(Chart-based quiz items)
┌──
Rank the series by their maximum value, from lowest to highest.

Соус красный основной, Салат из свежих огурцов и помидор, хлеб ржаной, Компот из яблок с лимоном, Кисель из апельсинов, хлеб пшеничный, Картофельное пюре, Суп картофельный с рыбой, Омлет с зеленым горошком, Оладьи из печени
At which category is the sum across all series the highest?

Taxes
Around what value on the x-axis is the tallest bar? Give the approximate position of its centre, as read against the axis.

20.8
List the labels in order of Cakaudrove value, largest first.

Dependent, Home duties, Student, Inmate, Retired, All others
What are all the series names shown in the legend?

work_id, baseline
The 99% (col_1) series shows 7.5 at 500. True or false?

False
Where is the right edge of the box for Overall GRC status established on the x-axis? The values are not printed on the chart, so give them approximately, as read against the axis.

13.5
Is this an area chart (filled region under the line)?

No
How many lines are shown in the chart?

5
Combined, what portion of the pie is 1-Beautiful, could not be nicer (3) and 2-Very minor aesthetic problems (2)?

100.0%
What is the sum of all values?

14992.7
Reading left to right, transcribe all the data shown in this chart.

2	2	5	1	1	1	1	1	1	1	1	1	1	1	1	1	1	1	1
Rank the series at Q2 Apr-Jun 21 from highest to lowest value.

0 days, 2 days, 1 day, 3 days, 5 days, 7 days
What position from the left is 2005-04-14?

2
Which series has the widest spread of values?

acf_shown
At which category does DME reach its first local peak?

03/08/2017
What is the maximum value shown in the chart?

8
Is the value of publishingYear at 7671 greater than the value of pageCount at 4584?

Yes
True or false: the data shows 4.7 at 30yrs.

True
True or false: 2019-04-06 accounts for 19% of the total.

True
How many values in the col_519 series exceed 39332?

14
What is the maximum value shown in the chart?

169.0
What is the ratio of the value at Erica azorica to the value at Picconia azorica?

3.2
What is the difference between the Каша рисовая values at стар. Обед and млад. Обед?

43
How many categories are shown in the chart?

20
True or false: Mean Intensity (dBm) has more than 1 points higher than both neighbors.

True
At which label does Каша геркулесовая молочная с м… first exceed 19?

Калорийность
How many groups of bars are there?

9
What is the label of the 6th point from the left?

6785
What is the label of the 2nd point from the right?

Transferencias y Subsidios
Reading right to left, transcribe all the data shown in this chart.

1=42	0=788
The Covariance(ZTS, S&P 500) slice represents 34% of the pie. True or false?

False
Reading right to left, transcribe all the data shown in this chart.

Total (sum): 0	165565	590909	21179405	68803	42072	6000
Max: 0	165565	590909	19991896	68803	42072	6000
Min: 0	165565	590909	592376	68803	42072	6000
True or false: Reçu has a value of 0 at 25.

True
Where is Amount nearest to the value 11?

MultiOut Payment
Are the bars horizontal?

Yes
└──
- How to complete this task:
Please list each line above that contains the word "left".

- Solved exercise:
Reading left to right, transcribe all the data shown in this chart.
What position from the left is 2005-04-14?
What is the label of the 6th point from the left?
Reading right to left, transcribe all the data shown in this chart.
Reading right to left, transcribe all the data shown in this chart.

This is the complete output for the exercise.